Dati dell'esercizio:
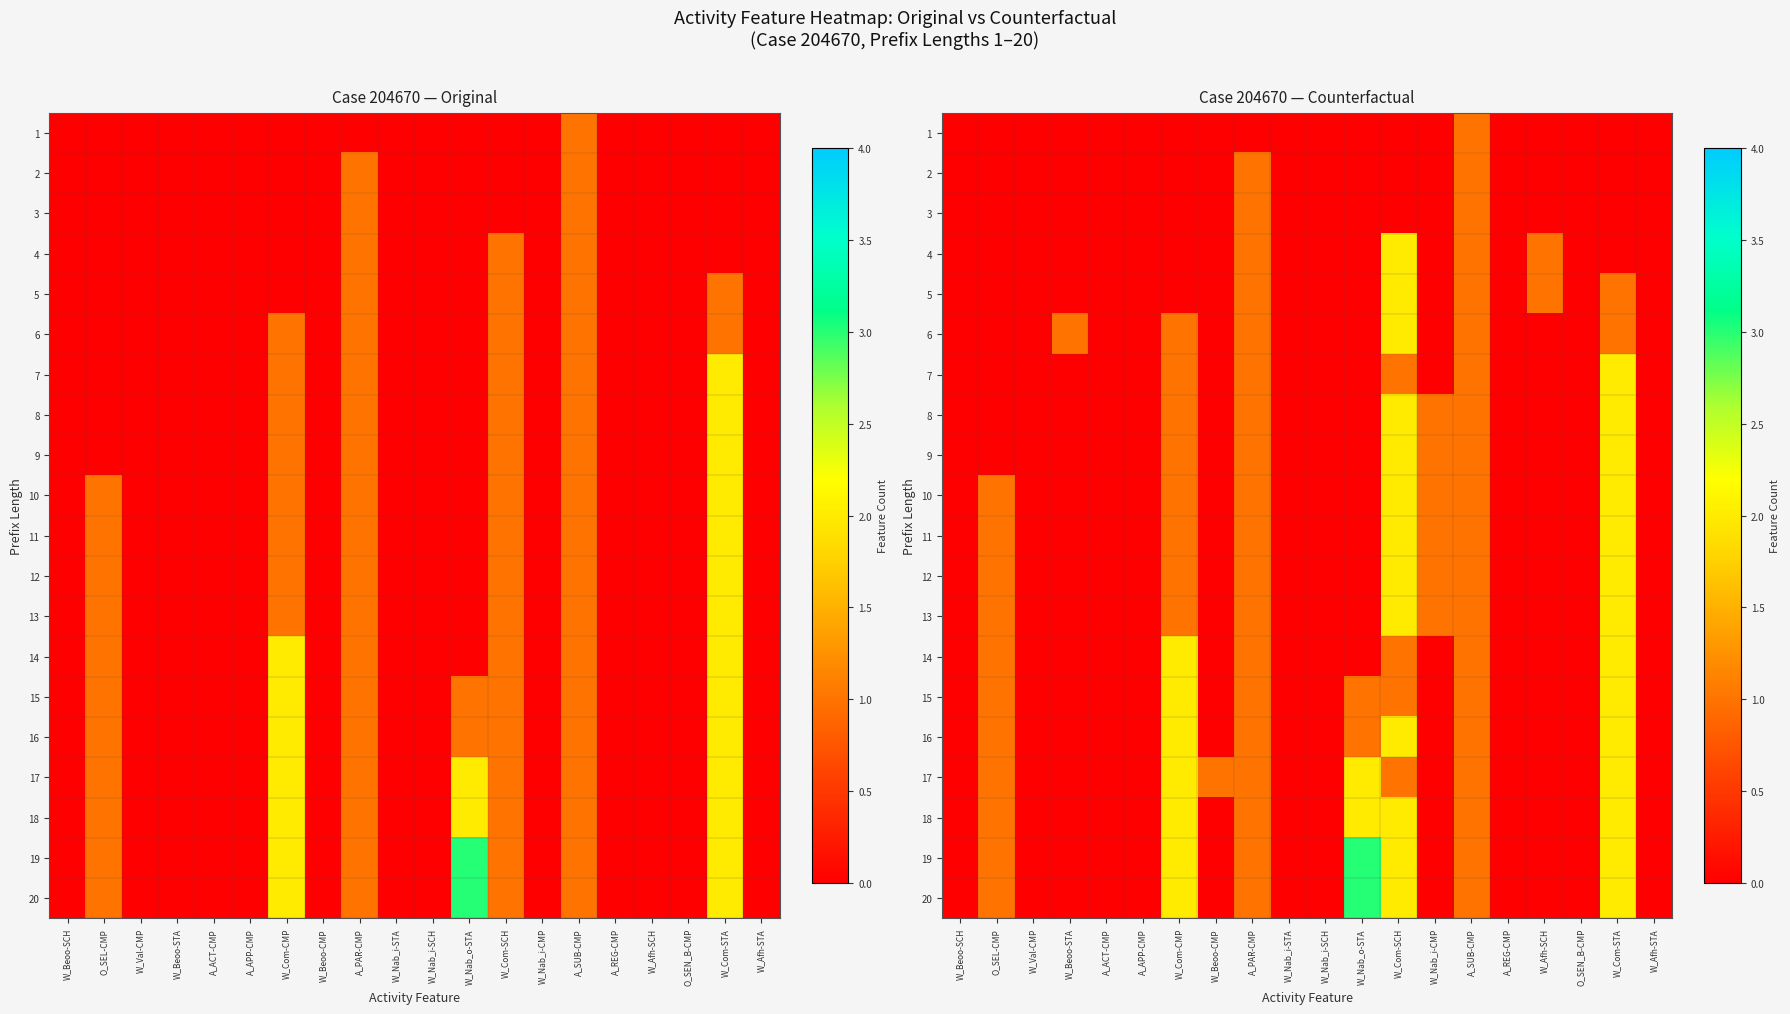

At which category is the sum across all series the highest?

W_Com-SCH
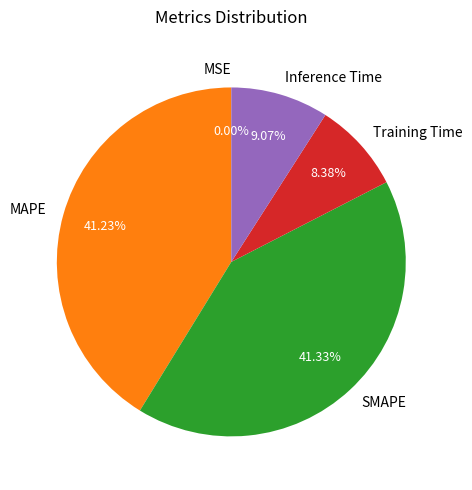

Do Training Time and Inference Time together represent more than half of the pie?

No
==
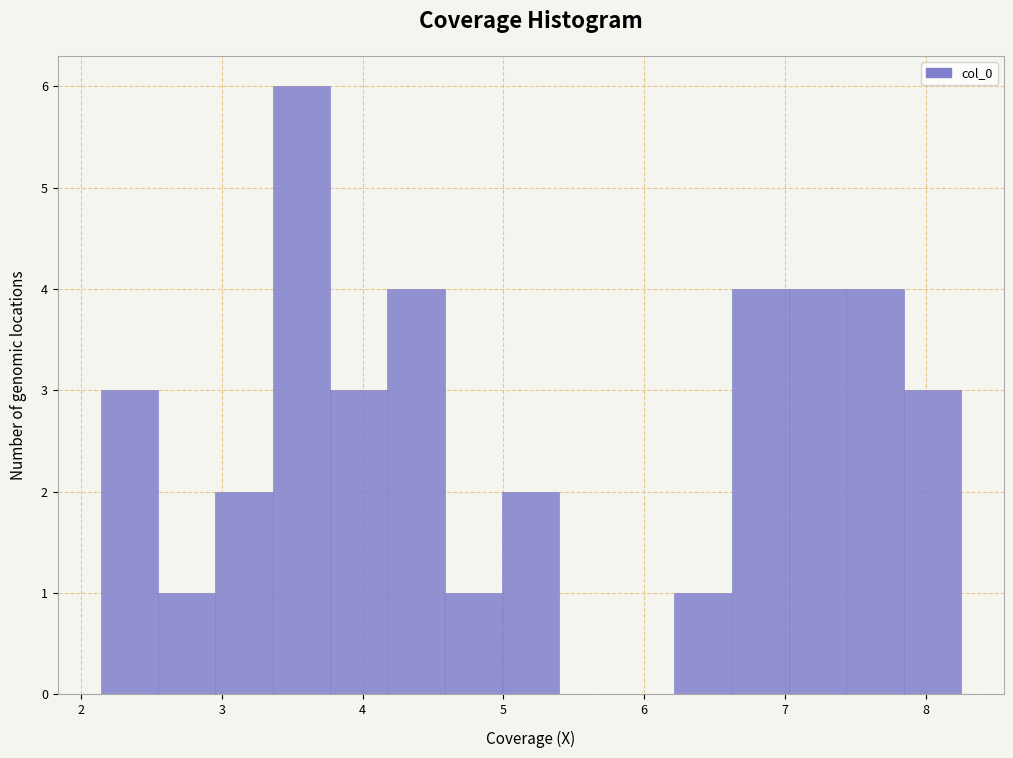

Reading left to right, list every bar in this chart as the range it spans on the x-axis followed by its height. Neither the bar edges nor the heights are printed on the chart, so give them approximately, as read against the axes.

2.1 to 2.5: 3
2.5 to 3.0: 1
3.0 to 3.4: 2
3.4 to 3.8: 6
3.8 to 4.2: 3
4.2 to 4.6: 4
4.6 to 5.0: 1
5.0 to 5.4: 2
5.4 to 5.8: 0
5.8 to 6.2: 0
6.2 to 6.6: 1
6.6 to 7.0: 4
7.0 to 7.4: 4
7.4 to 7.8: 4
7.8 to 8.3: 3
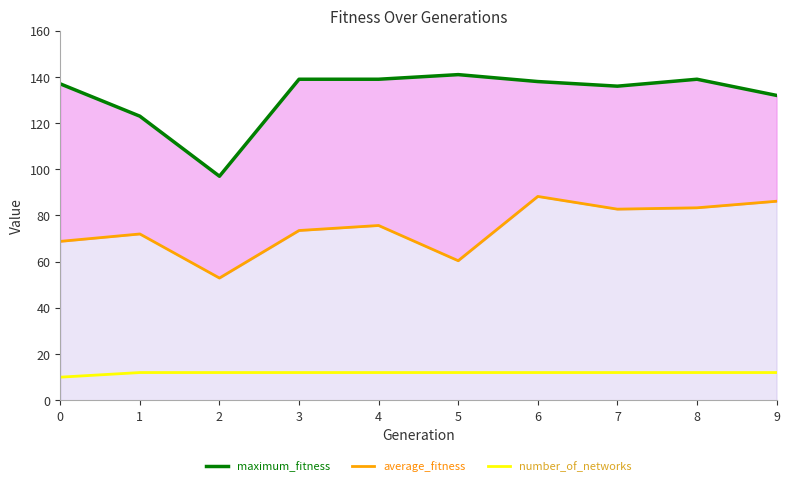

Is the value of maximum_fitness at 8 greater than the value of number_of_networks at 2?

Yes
...
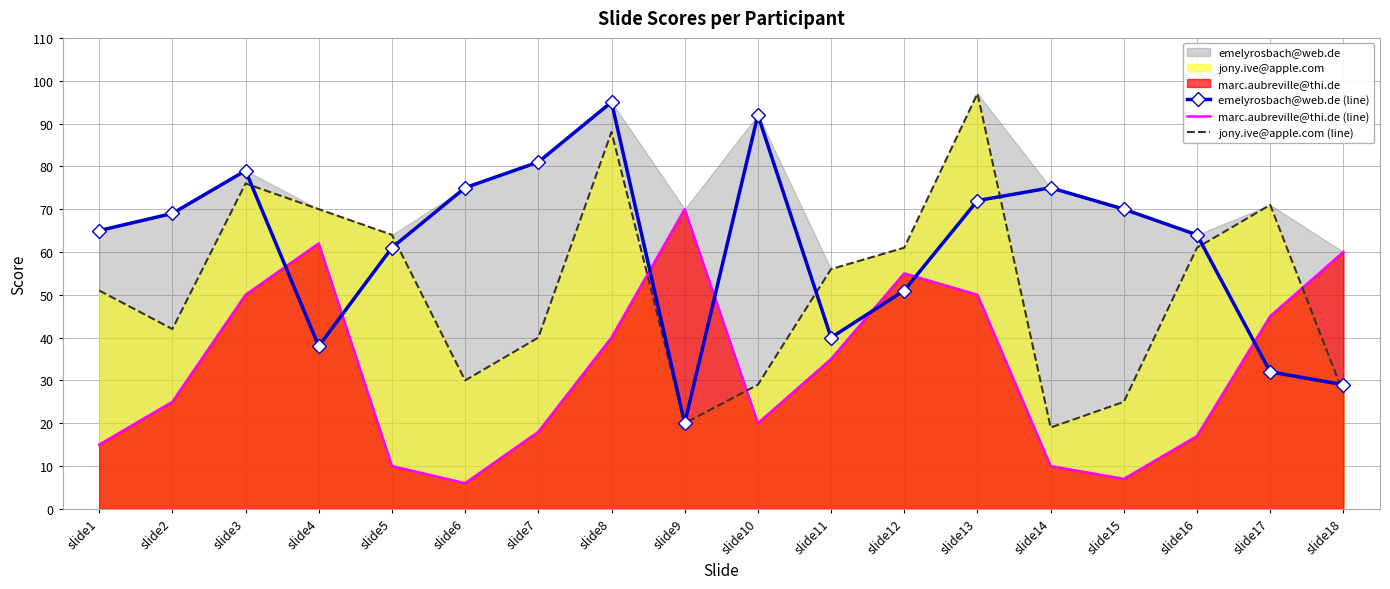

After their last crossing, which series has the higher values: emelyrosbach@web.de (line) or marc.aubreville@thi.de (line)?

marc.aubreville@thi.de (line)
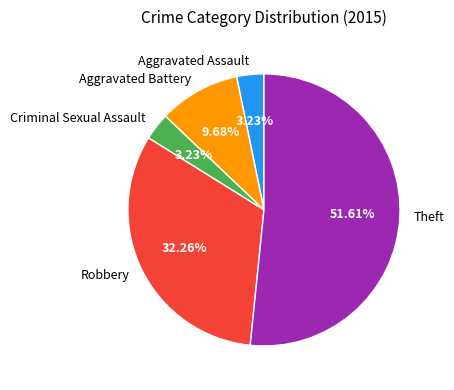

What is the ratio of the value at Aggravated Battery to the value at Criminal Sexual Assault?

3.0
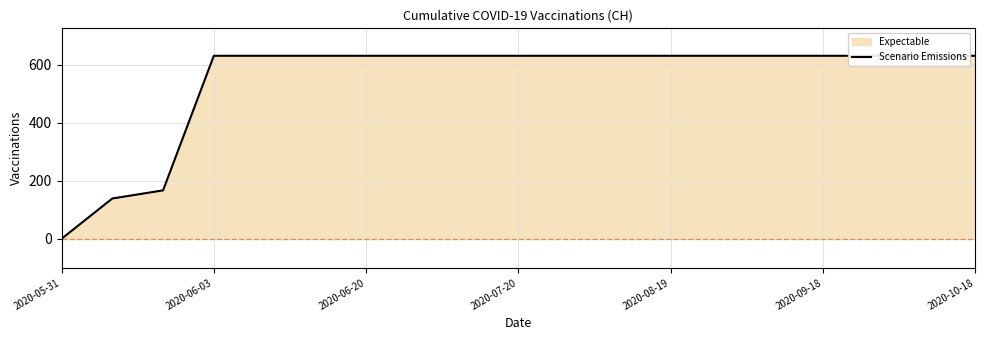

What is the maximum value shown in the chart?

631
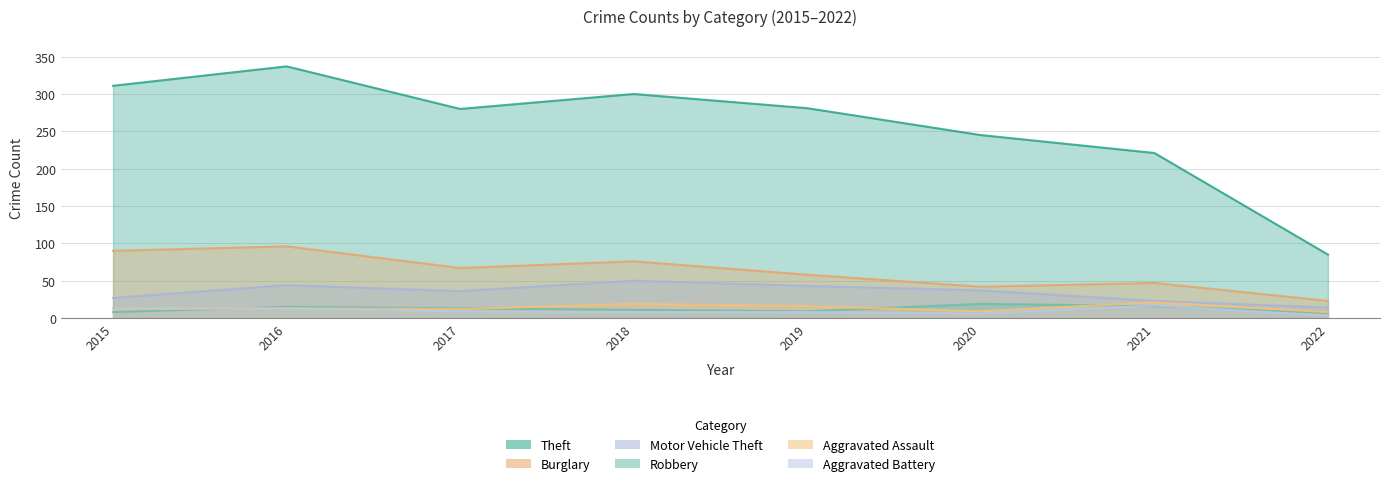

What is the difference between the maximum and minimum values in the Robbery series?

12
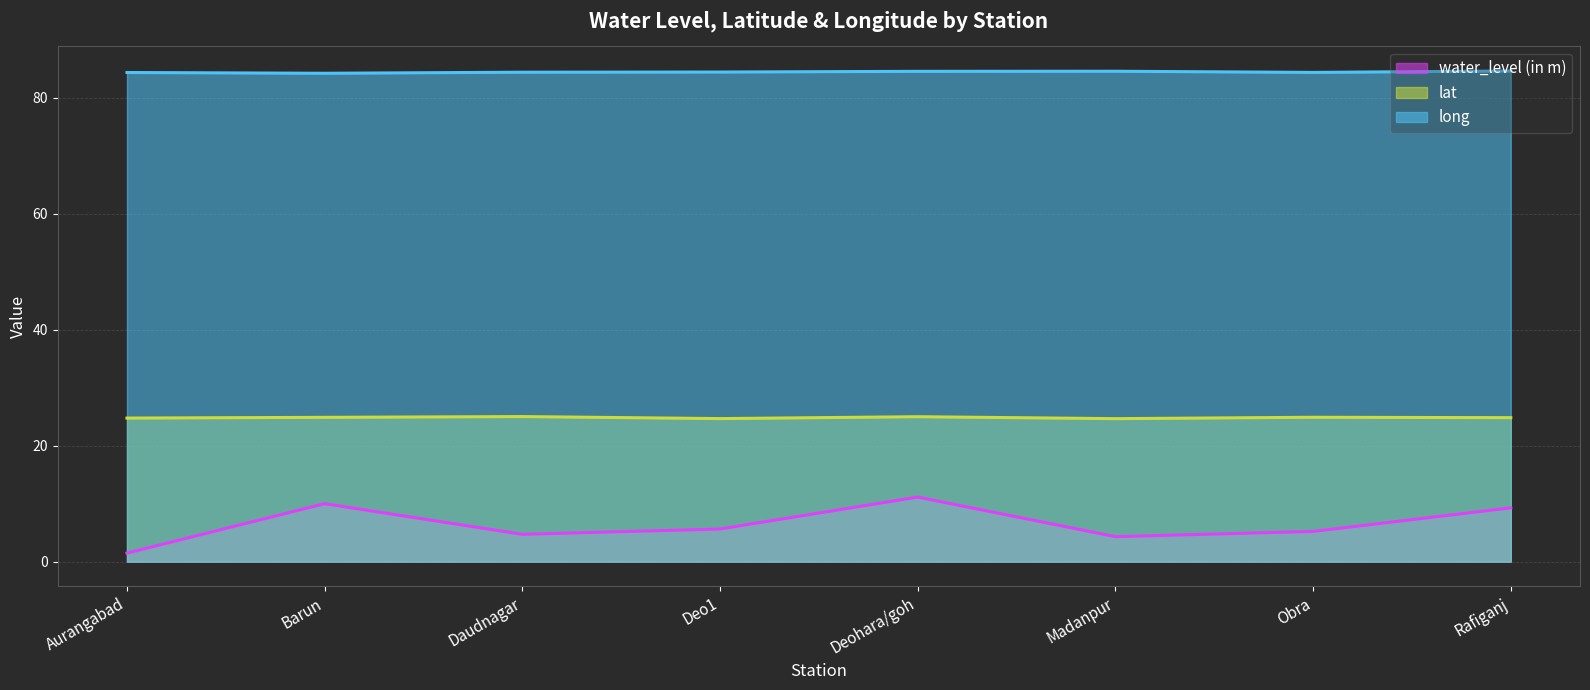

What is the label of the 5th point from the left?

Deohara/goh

Esercizio: Per favore, ricopia senza modifiche le righe che partono da quella che contiene "2.1 to 2.5: 3" e proseguono fino a quella che contiene "7.8 to 8.3: 3", entrambe incluse.

Soluzione:
2.1 to 2.5: 3
2.5 to 3.0: 1
3.0 to 3.4: 2
3.4 to 3.8: 6
3.8 to 4.2: 3
4.2 to 4.6: 4
4.6 to 5.0: 1
5.0 to 5.4: 2
5.4 to 5.8: 0
5.8 to 6.2: 0
6.2 to 6.6: 1
6.6 to 7.0: 4
7.0 to 7.4: 4
7.4 to 7.8: 4
7.8 to 8.3: 3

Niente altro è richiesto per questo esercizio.